Wednesday, March 9, 2011

Kevin's Moment - 2nd installment of the Kickstarter Campaign Collaboration Reward

When Kevin George sent me this paragraph for his lyrical contribution to our collaboration, I admit I was stumped:

'I'll see you later,' she says.
'hopefully,' he says, awkwardly laughing.
'you will,' she quickly and seriously replies as if she knew it was coming.
'you better,' he says.

she never once looks back at him, keeping her back to him the whole time.
she seems to be holding her emotions back the entire time. Or so he tells
she looks through her phone then drives away.
he watches until she is gone from view. gone for good.

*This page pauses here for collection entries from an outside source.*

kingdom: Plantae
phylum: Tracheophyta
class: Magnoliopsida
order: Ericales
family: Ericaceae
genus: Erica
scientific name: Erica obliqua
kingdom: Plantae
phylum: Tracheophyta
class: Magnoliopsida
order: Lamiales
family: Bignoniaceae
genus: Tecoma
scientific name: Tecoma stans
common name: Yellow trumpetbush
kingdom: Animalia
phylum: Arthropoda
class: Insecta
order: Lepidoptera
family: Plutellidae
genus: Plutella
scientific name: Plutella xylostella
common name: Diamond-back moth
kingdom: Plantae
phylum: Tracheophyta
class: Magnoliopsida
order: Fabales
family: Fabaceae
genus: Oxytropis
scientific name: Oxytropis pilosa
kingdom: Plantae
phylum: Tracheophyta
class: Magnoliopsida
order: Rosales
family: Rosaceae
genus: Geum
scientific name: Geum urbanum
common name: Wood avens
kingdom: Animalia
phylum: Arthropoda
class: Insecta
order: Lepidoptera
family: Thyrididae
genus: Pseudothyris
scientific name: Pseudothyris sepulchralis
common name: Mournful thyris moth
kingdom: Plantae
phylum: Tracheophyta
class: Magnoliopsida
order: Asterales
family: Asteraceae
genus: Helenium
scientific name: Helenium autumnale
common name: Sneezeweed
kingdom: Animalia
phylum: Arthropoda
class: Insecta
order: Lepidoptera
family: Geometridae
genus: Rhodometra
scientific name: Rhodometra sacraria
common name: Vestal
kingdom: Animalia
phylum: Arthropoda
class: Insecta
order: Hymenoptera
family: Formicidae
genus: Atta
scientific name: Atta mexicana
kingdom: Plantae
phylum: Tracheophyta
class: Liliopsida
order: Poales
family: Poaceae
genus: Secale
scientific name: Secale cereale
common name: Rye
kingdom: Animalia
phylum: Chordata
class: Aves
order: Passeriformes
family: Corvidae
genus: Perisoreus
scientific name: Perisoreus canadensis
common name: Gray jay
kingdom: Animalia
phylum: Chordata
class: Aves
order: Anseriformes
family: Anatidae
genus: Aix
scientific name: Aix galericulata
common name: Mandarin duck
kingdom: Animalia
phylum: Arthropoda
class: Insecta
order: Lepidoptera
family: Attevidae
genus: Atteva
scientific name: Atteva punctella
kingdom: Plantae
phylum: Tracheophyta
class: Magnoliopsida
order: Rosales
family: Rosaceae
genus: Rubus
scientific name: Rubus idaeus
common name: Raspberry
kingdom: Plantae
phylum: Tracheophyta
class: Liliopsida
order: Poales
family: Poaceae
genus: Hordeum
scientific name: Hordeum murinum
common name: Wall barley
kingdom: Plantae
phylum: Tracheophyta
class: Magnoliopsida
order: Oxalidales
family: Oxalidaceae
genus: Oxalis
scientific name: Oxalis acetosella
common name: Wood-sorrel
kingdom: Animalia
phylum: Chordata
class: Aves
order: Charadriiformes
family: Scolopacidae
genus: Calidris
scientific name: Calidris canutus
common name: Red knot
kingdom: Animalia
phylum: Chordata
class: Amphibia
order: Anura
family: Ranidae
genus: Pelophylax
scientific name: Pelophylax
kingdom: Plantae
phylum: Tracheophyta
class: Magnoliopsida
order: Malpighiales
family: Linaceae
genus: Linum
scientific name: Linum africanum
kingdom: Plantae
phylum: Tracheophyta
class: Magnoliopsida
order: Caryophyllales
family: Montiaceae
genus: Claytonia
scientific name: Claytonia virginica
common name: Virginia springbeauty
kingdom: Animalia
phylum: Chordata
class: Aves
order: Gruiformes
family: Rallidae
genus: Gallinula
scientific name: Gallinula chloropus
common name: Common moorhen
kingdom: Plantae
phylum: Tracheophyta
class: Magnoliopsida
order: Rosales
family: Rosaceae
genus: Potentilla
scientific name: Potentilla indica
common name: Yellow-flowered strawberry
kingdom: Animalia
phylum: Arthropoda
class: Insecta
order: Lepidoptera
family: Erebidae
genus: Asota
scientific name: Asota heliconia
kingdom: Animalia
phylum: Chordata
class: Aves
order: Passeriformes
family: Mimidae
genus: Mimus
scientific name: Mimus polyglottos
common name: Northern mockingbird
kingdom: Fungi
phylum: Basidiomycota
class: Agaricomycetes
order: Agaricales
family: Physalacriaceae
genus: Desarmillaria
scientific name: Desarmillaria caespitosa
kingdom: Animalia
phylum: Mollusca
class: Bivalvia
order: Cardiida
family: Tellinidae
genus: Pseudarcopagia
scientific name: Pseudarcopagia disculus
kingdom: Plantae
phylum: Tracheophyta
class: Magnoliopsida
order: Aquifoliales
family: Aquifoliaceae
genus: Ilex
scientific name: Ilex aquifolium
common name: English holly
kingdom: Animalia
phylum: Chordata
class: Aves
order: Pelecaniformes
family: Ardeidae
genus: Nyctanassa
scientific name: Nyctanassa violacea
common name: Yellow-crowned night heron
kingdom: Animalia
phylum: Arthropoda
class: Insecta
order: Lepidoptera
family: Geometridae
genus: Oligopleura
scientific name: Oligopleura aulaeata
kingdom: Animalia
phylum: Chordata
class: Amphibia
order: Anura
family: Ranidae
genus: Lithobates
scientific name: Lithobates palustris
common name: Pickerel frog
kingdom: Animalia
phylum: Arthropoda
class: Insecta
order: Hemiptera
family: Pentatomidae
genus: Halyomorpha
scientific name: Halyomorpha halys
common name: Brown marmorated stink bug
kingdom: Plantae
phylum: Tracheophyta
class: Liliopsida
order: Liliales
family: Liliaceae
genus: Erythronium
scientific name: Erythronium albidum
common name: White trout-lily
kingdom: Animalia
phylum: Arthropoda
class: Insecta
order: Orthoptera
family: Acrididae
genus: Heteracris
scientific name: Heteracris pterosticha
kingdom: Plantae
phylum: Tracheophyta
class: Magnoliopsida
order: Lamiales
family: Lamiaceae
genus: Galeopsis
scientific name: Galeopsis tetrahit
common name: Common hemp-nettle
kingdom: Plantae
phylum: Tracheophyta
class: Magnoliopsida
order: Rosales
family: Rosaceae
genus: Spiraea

In his email Kevin wrote, "It is really just a basic description of a moment. Feel free to use them as just a general outline if you want." There really wasn't much to go on as far as a narrative or rhythm was concerned, so I decided to focus the piece on the impact of the interaction, rather than its context or content.

I took the dialogue of the female and assigned it to a thin woodwinds section of two flutes and one oboe. I took the dialogue of the male and assigned it to a heavy-handed brass sections of six french horns and four English horns. I wrote call-and-response melodies for the two sections, matching the notes to the number of syllables and following the perceived pitch inflections of the characters. I set the tempo so that the whole exchange would last 22 seconds because that's about how long I think this kind of interaction would take. Then I wrote an accompaniment for four double basses, eight cellos, four violas, and eight violins that ends on a very unresolved and abbreviated diminished chord.

Since there is no way I can afford to bring musicians into a studio for these pieces, I synthesized and mixed the short piece in my bedroom. The final, crucial step was to stretch the resulting mix out to 13.6363636363... times its original length (the infinite decimal meant to suggest endlessness without making the user actually listen to this song forever). This stretching of the piece is meant to simulate the perpetual reflecting of the narrator, the picking of a scab, elongating all of the once-tiny dissonant nuances of the weaving lead voices.